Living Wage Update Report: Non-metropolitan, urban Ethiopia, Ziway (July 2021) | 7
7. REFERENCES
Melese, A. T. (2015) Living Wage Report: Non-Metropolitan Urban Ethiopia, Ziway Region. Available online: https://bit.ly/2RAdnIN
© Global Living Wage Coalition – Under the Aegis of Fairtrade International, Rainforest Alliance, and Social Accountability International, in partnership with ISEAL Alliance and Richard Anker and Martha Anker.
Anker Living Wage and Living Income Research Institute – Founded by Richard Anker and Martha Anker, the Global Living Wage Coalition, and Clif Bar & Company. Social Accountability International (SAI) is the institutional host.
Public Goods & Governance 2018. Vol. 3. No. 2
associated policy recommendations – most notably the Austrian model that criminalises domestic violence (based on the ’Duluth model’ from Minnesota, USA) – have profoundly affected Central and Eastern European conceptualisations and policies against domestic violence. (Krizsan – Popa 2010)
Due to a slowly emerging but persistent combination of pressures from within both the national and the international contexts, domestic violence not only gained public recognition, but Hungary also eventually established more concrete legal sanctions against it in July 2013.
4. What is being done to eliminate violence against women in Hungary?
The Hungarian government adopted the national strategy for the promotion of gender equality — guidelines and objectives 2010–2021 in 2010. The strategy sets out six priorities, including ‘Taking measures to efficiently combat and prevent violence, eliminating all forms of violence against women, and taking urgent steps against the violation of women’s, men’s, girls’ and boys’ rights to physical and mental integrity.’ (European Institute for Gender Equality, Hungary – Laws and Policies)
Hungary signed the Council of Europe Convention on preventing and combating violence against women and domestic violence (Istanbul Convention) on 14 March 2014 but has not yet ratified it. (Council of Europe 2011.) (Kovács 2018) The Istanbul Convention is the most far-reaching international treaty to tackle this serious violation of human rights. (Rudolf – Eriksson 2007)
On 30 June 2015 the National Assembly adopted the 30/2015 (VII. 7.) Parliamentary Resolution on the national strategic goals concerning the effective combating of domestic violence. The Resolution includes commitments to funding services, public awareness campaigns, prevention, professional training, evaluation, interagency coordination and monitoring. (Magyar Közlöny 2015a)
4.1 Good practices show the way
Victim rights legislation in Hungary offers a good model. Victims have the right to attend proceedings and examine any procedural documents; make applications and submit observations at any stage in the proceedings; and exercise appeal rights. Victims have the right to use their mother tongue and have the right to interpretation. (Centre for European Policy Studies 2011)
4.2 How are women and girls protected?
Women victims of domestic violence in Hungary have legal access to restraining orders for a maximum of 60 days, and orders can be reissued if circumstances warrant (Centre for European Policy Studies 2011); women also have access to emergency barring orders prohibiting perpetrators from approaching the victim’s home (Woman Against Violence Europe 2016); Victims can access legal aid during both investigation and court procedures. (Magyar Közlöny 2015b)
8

● **Exercise prompt**: Repeat back the listing above exactly, including every line.

● **Exercise solution**:
Living Wage Update Report: Non-metropolitan, urban Ethiopia, Ziway (July 2021) | 7
7. REFERENCES
Melese, A. T. (2015) Living Wage Report: Non-Metropolitan Urban Ethiopia, Ziway Region. Available online: https://bit.ly/2RAdnIN
© Global Living Wage Coalition – Under the Aegis of Fairtrade International, Rainforest Alliance, and Social Accountability International, in partnership with ISEAL Alliance and Richard Anker and Martha Anker.
Anker Living Wage and Living Income Research Institute – Founded by Richard Anker and Martha Anker, the Global Living Wage Coalition, and Clif Bar & Company. Social Accountability International (SAI) is the institutional host.
Public Goods & Governance 2018. Vol. 3. No. 2
associated policy recommendations – most notably the Austrian model that criminalises domestic violence (based on the ’Duluth model’ from Minnesota, USA) – have profoundly affected Central and Eastern European conceptualisations and policies against domestic violence. (Krizsan – Popa 2010)
Due to a slowly emerging but persistent combination of pressures from within both the national and the international contexts, domestic violence not only gained public recognition, but Hungary also eventually established more concrete legal sanctions against it in July 2013.
4. What is being done to eliminate violence against women in Hungary?
The Hungarian government adopted the national strategy for the promotion of gender equality — guidelines and objectives 2010–2021 in 2010. The strategy sets out six priorities, including ‘Taking measures to efficiently combat and prevent violence, eliminating all forms of violence against women, and taking urgent steps against the violation of women’s, men’s, girls’ and boys’ rights to physical and mental integrity.’ (European Institute for Gender Equality, Hungary – Laws and Policies)
Hungary signed the Council of Europe Convention on preventing and combating violence against women and domestic violence (Istanbul Convention) on 14 March 2014 but has not yet ratified it. (Council of Europe 2011.) (Kovács 2018) The Istanbul Convention is the most far-reaching international treaty to tackle this serious violation of human rights. (Rudolf – Eriksson 2007)
On 30 June 2015 the National Assembly adopted the 30/2015 (VII. 7.) Parliamentary Resolution on the national strategic goals concerning the effective combating of domestic violence. The Resolution includes commitments to funding services, public awareness campaigns, prevention, professional training, evaluation, interagency coordination and monitoring. (Magyar Közlöny 2015a)
4.1 Good practices show the way
Victim rights legislation in Hungary offers a good model. Victims have the right to attend proceedings and examine any procedural documents; make applications and submit observations at any stage in the proceedings; and exercise appeal rights. Victims have the right to use their mother tongue and have the right to interpretation. (Centre for European Policy Studies 2011)
4.2 How are women and girls protected?
Women victims of domestic violence in Hungary have legal access to restraining orders for a maximum of 60 days, and orders can be reissued if circumstances warrant (Centre for European Policy Studies 2011); women also have access to emergency barring orders prohibiting perpetrators from approaching the victim’s home (Woman Against Violence Europe 2016); Victims can access legal aid during both investigation and court procedures. (Magyar Közlöny 2015b)
8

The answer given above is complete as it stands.